L'isolement social et sensoriel prolongé provoque une atrophie des structures cérébrales (hippocampe) et une hyper-réactivité de l'amygdale, rendant des animaux potentiellement rééducables définitivement instables. Le temps biologique de l'animal est incompatible avec le temps judiciaire actuel. Maintenir un être sensible dans ces conditions constitue une double peine : pour l'animal brisé et pour la société qui finance une détention sans issue.

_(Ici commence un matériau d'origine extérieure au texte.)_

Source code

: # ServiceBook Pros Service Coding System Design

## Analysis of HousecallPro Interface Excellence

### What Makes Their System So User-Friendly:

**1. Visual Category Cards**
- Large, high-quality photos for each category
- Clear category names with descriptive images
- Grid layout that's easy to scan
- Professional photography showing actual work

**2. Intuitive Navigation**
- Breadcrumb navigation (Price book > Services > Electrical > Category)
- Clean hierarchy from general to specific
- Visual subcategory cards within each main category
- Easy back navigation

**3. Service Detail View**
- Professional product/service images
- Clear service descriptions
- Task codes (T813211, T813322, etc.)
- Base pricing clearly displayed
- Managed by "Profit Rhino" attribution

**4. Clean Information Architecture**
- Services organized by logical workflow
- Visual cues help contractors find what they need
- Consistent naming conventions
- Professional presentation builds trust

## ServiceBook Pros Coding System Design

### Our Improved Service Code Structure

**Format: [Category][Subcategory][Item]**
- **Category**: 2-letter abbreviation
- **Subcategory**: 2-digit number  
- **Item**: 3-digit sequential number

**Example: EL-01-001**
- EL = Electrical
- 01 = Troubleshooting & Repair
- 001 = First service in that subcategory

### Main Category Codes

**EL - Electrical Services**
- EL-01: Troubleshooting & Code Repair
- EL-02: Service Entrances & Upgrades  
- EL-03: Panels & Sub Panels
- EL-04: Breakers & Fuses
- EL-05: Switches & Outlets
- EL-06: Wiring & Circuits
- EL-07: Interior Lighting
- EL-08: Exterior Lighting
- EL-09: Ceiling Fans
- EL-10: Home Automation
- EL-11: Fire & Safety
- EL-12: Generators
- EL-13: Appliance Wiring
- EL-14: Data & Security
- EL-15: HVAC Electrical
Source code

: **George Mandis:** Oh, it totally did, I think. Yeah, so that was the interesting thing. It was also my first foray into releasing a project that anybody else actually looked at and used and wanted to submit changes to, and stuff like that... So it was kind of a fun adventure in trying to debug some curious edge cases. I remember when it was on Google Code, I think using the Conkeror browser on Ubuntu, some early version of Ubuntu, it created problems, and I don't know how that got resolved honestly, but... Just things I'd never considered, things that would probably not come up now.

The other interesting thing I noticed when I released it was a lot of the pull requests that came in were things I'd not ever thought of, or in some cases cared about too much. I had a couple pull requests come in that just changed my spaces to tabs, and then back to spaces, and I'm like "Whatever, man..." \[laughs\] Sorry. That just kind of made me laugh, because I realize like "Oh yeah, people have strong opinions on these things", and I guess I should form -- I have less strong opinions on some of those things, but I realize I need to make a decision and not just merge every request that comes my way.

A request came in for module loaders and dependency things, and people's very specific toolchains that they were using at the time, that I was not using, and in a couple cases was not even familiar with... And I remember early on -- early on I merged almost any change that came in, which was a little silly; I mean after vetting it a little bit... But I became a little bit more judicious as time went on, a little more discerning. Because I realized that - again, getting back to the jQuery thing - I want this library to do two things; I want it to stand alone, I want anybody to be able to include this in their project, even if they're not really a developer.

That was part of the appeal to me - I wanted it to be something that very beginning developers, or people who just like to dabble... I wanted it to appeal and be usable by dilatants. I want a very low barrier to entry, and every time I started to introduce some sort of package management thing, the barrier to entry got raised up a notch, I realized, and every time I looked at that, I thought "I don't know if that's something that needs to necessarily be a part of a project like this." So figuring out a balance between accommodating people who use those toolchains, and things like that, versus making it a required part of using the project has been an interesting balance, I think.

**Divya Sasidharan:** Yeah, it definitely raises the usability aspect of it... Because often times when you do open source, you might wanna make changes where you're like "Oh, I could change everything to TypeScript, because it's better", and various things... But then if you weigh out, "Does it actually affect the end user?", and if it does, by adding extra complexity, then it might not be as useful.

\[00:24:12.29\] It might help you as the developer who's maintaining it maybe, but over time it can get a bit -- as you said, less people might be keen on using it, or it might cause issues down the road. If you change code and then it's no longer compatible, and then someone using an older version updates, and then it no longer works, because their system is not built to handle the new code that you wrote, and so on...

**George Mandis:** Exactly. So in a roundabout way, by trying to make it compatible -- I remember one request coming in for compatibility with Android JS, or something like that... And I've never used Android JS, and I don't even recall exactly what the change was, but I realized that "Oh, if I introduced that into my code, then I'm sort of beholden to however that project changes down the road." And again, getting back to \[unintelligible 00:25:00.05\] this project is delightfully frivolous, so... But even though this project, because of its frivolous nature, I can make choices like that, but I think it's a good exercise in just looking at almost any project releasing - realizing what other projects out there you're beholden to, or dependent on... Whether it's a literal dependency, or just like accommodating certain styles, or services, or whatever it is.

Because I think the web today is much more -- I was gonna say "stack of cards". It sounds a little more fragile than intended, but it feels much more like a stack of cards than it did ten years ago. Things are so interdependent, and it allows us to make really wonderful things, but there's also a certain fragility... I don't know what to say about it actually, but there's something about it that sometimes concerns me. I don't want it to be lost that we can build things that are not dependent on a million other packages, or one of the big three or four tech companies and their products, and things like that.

Nous demandons l'intégration des dispositions suivantes dans le projet de loi visant la protection des animaux :
Délai de rigueur : Obligation pour la justice de statuer sur le sort définitif de l'animal dans un délai maximum de 6 mois après la saisie.
Réhabilitation immédiate : Placement systématique, dès les 48h suivant la saisie, dans des Centres de Réhabilitation Comportementale agréés (et non en fourrière classique), permettant le maintien des stimuli sociaux et sensoriels.
Évaluation par les pairs : Une évaluation comportementale réalisée par un collège indépendant (vétérinaire éthologue et éducateur spécialisé) pour déterminer la viabilité d'un placement en sanctuaire sécurisé comme alternative à l'euthanasie.
Responsabilité financière : Application du principe 'pollueur-payeur' où les frais de réhabilitation sont imputés au propriétaire responsable des manquements initiaux.